W majowym numerze magazynu Wprost Zbigniew Hołdys ujawnił, że Kancelaria Prezydenta szuka artystów rockowych, którym mogłaby nadać odznaczenia państwowe. Zaznaczył, że sam odmówi przyjęcia orderu, gdyż są one nadawane nie za bycie "wybitnym artystą", lecz za "nie danie się komunie". Rzeczywiście, słowa dotrzymał.
Muzyk uznał, że uznanie ze strony rządu za jego walkę o wolność dyskredytuje całą spuściznę muzyki rockowej. Protestuje w ten sposób przeciwko takiemu traktowaniu osób, które podobnie jak siebie uważa za wybitne.
Tak, to prawda, odmówiłem przyjęcia odznaczenia państwowego z rąk prezydenta RP, co miało nastąpić 4 czerwca.
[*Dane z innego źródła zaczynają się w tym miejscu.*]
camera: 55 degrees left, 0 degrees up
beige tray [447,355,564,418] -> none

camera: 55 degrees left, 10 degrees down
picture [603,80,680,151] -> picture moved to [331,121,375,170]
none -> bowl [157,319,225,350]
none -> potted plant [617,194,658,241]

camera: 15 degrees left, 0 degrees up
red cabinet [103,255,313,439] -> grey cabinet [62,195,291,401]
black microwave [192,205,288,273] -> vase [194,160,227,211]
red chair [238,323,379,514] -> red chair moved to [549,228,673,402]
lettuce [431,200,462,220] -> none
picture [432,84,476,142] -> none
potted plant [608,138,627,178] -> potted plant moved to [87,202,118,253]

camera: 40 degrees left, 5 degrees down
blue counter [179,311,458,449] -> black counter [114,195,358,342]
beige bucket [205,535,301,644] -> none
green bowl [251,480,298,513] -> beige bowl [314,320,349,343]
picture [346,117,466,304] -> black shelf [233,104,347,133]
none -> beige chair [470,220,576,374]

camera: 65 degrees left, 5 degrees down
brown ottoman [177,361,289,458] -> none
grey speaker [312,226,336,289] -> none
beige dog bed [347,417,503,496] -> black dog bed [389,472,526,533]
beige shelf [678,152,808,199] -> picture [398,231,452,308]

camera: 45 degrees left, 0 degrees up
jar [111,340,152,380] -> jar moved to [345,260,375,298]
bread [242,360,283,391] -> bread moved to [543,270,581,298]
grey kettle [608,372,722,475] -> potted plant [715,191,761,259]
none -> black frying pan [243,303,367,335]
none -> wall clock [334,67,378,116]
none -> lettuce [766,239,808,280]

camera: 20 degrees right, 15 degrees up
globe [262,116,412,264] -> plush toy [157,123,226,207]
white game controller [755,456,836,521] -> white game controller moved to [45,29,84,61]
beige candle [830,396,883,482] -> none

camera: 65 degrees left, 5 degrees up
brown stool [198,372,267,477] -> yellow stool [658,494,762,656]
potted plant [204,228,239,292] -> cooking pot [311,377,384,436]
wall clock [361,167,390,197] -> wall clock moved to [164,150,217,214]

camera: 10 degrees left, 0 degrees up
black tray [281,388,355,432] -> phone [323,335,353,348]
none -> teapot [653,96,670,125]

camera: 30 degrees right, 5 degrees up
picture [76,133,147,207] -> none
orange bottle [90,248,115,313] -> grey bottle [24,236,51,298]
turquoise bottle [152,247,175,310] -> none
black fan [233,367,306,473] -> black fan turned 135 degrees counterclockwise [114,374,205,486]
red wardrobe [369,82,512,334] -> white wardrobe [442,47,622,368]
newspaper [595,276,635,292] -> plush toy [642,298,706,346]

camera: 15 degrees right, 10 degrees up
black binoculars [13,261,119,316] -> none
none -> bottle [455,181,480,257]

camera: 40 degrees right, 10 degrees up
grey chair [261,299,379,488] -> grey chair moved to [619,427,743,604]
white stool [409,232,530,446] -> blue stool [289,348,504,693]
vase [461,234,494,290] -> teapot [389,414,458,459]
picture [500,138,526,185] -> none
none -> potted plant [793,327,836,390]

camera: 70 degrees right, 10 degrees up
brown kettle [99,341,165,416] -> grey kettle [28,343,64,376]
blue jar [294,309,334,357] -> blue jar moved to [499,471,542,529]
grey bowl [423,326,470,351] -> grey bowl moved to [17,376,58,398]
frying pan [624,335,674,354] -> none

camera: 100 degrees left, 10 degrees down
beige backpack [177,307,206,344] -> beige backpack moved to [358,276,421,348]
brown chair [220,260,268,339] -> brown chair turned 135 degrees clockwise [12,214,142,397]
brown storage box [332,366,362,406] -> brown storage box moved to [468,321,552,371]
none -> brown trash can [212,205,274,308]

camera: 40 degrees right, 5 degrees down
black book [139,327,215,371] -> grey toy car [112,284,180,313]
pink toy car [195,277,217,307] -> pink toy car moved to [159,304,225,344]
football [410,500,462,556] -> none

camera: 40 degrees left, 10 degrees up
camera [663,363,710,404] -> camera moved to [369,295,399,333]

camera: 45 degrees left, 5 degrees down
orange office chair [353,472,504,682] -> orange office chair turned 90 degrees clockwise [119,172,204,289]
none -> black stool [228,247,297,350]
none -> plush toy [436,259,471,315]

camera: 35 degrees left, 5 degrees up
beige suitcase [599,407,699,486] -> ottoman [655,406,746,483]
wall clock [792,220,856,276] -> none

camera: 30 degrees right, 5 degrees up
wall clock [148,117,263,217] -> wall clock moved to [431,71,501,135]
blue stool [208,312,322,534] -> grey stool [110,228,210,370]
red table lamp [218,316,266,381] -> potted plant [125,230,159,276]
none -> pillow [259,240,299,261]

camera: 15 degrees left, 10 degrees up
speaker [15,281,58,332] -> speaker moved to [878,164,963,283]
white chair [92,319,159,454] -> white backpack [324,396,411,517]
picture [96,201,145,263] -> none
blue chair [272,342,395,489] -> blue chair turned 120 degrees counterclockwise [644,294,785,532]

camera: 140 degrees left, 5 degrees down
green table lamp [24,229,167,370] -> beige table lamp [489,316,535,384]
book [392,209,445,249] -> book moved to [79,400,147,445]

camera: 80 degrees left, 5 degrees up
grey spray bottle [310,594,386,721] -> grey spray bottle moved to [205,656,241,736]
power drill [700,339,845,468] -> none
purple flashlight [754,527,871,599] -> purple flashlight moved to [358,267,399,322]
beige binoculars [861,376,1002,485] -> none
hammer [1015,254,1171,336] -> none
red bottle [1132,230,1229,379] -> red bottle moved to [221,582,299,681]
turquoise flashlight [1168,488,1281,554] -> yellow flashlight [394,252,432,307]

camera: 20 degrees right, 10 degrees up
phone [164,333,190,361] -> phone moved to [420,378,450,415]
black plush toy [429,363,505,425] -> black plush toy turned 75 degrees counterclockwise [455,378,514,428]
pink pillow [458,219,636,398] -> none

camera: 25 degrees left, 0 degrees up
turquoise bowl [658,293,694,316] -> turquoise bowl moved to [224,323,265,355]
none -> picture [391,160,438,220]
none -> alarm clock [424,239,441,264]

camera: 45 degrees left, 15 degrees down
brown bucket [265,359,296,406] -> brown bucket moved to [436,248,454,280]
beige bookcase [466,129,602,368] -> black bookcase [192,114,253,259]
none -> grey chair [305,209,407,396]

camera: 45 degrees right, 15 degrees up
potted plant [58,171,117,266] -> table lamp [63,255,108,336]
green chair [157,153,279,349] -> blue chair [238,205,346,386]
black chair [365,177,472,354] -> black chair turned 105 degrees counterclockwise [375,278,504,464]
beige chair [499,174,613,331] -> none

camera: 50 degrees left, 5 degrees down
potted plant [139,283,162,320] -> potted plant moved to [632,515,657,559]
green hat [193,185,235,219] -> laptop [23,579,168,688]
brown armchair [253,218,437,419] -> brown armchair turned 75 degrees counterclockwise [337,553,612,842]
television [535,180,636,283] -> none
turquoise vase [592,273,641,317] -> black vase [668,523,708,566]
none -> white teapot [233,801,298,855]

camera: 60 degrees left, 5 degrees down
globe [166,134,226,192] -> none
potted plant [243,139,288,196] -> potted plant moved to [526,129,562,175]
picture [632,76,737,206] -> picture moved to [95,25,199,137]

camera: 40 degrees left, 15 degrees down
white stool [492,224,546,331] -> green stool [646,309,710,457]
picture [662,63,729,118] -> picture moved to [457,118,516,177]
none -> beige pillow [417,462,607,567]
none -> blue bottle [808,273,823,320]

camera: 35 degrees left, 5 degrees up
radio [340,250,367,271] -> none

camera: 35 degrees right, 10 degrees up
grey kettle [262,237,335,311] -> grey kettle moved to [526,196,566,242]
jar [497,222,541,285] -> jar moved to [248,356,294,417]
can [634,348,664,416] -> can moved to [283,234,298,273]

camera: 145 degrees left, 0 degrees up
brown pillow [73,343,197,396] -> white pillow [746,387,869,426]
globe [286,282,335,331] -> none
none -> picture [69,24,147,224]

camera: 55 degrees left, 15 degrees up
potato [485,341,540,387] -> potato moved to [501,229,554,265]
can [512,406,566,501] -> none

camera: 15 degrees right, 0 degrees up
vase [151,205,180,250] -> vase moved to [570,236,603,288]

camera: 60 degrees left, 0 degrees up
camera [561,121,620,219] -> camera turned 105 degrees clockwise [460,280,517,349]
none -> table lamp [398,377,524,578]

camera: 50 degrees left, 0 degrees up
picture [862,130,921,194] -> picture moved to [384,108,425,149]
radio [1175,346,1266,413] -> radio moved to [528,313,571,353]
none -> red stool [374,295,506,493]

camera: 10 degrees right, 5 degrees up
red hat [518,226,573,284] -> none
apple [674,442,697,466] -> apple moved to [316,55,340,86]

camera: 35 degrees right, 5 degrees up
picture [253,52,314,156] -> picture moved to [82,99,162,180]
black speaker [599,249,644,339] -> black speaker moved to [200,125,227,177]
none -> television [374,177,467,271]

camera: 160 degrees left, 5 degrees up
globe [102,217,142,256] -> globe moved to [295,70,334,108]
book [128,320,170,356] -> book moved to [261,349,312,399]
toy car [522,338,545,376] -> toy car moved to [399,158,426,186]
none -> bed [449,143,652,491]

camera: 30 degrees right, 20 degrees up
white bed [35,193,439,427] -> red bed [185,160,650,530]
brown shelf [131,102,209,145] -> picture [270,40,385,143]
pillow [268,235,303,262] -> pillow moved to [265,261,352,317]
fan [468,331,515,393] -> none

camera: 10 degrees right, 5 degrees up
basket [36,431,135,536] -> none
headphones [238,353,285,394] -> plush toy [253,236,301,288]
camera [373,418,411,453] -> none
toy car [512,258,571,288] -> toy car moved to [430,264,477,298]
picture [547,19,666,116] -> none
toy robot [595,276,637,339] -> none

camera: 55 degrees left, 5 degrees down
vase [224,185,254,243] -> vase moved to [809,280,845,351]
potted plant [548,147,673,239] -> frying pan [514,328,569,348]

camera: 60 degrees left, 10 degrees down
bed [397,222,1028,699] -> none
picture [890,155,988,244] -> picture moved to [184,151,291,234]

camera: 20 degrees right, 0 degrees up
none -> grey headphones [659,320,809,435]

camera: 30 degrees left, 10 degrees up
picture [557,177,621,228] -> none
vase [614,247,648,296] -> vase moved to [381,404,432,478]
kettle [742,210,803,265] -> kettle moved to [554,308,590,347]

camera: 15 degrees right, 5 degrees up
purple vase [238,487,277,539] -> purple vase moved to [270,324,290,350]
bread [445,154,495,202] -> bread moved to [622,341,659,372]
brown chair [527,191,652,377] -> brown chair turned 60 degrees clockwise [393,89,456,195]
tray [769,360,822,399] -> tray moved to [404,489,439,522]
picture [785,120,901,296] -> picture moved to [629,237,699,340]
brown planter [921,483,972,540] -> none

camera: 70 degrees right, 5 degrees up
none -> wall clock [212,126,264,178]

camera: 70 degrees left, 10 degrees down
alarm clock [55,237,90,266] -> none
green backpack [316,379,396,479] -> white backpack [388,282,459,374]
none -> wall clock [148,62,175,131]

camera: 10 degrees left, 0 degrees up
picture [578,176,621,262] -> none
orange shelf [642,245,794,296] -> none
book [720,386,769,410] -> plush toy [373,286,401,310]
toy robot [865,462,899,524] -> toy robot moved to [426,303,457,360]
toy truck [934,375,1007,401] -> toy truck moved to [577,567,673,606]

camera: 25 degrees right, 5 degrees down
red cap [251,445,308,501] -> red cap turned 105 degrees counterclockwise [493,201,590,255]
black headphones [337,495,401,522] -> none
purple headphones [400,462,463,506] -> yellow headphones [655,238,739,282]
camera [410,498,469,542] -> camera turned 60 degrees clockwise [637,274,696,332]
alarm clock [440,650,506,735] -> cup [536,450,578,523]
Postąpiłem tak nie z braku szacunku dla prezydenta Komorowskiego, ale na znak protestu przeciwko nieuznawaniu nas przez establishment polityczny za pełnoprawnych artystów – napisał na Facebooku Hołdys. Mam 60 lat i odznaczenie mnie w tym wieku za walkę z komunizmem, a nie wyróżnienie dziesiątek cudownych muzyków, autorów, wokalistów za ich dokonania artystyczne i budowanie przez nich polskiej kultury, uważam za utrzymanie stanu pogardy w tym względzie. Nie mogę się z tym zgodzić. Potwierdźcie, że nasze kompozycje, wiersze i wykonania to jest istotna część narodowej kultury.
Ordery osób, które przyczyniły się do budowy społeczeństwa obywatelskiego, zostaną wręczone przez prezydenta Komorowskiego dziś, przy okazji obchodów 22. rocznicy wyborów z 4 czerwca 1989 roku. Hołdysa nie ma wśród gości.